# [The task]
Can you copy the mailing-list reply about the multivariate statistics patch word for word, beginning at the words "Список pgsql-hackers" and stopping after "mean by incomplete?"?

Re: multivariate statistics / patch v6

Поиск
Список
Период
Сортировка
От Tomas Vondra
Тема Re: multivariate statistics / patch v6
Дата
Msg-id 55562D07.2090908@2ndquadrant.com
обсуждение исходный текст
Ответ на Re: multivariate statistics / patch v6  (Kyotaro HORIGUCHI <horiguchi.kyotaro@lab.ntt.co.jp>)
Список pgsql-hackers
Hello,

On 05/15/15 08:29, Kyotaro HORIGUCHI wrote:
> Hello,
>
>> Regarding the functional dependencies - you're right there's room
>> for improvement. For example it only works with dependencies
>> between pairs of columns, not multi-column dependencies. Is this
>> what you mean by incomplete?
>
> No, It overruns dependencies->deps because build_mv_dependencies
> stores many elements into dependencies->deps[n] although it
> really has a room for only one element. I suppose that you paused
> writing it when you noticed that the number of required elements
> is unknown before finising walk through all pairs of
> values. palloc'ing numattrs^2 is reasonable enough as POC code
> for now. Am I looking wrong version of patch?

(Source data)
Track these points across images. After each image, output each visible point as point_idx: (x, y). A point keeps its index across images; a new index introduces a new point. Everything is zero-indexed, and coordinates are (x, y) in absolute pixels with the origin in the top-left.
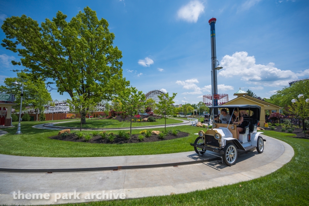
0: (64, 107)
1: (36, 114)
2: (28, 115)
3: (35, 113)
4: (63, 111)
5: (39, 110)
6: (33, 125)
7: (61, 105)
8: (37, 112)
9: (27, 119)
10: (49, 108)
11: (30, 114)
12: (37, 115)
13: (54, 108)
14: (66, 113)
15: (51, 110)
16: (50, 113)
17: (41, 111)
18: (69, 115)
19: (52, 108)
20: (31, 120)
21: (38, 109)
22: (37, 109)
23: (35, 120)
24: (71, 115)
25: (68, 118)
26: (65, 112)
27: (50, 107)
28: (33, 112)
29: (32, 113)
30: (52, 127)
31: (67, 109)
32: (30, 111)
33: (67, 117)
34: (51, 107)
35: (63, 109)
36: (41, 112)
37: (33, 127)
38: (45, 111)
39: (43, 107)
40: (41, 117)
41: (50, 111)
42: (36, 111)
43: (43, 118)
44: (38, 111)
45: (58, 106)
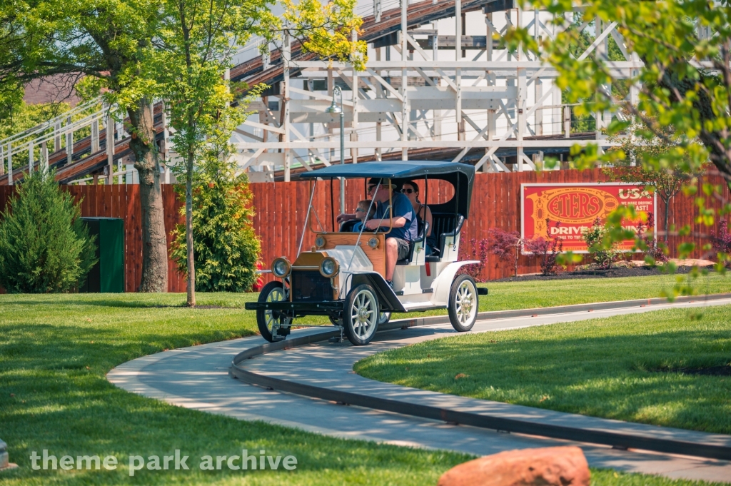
0: (489, 75)
1: (145, 187)
2: (62, 209)
3: (124, 174)
4: (471, 139)
5: (177, 124)
6: (121, 356)
7: (448, 44)
8: (149, 162)
9: (52, 259)
10: (290, 87)
11: (75, 191)
12: (158, 202)
13: (344, 84)
14: (523, 165)
15: (313, 118)
16: (301, 176)
17: (191, 136)
18: (565, 207)
19: (320, 85)
20: (91, 282)
21: (158, 119)
22: (148, 118)
23: (142, 284)
24: (591, 204)
25: (546, 265)
26: (508, 156)
27: (296, 73)
28: (111, 151)
29: (100, 167)
30: (346, 400)
31: (528, 95)
32: (70, 152)
33: (540, 232)
34: (313, 70)
35: (473, 101)
36: (201, 163)
37: (121, 376)
38: (242, 143)
39: (206, 81)
40: (209, 241)
41: (302, 143)
42: (136, 148)
43: (221, 255)
44: (159, 137)
45: (397, 56)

# [Completed task]
Список pgsql-hackers
Hello,

On 05/15/15 08:29, Kyotaro HORIGUCHI wrote:
> Hello,
>
>> Regarding the functional dependencies - you're right there's room
>> for improvement. For example it only works with dependencies
>> between pairs of columns, not multi-column dependencies. Is this
>> what you mean by incomplete?